Speaking at the recent 2020 GSMA LTE Summit, he noted that 4G networks will remain critical for the next five to seven years.

“Until 2025, LTE will continue to do the heavy lifting,” he says of the network technology used by 52% of the world’s mobile devices.

“Besides the significant role 4G plays in supporting health services, it also provides for the data and connectivity needs of the new life styles taking shape since lockdown.”

During the pandemic, data use increased by more than 70% per customer, driven by online services and consumption of on-demand video services like Netflix, which recently reported adding 15.8-million subscribers in a year – more than double expectations.

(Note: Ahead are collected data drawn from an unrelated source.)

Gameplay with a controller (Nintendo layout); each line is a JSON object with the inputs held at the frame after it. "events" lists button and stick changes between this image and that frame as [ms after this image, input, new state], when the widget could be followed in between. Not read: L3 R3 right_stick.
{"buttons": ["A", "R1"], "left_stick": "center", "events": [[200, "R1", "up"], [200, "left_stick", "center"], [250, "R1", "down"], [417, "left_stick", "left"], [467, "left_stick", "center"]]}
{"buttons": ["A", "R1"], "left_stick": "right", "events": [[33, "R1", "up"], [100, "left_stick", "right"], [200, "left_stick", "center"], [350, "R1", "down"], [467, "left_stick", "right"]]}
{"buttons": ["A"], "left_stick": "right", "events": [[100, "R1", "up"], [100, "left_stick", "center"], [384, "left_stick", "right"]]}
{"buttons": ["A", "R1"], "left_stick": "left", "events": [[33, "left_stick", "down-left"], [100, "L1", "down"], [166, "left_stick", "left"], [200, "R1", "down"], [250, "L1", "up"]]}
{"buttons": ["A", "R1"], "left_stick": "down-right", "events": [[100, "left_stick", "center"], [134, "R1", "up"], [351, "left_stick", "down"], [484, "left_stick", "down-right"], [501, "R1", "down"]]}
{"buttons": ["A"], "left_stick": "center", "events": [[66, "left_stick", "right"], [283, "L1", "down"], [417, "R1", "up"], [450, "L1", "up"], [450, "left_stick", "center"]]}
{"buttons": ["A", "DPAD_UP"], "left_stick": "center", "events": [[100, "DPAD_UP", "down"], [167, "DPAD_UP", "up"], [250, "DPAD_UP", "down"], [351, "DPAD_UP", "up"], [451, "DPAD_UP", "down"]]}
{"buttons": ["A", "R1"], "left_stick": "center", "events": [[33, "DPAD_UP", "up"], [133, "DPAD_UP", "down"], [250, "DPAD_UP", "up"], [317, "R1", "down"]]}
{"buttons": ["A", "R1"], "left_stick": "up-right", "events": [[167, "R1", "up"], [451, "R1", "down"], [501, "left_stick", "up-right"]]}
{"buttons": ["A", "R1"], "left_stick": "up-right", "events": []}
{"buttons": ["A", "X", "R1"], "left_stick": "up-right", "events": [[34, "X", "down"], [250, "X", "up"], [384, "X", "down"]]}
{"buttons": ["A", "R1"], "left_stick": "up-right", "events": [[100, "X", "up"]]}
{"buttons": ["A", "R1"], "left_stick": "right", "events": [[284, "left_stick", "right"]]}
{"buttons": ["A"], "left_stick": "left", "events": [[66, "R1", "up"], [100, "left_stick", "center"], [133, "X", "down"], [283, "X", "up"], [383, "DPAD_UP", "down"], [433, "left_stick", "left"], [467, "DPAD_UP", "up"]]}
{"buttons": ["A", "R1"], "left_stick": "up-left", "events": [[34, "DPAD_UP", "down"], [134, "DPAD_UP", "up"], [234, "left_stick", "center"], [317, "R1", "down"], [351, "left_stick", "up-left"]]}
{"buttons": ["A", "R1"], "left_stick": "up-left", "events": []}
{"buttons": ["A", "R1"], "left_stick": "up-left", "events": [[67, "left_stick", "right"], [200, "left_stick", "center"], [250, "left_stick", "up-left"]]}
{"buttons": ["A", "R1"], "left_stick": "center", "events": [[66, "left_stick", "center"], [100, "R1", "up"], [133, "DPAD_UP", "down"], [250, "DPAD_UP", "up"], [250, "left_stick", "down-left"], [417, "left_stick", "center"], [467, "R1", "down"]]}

“There has even been a call to on-demand video providers to reduce the quality of video they are deploying and encourage people to use standard-definition rather than high-definition television to preserve the capacity in the networks for online education, online health and online businesses,” he adds.

In terms of supporting contact tracing, 4G networks have also been instrumental applications, providing free data to support the tracking.

The focus will remain on expanding critical 4G capacity; however, 5G transformation is going to be needed in the future to meet online demands.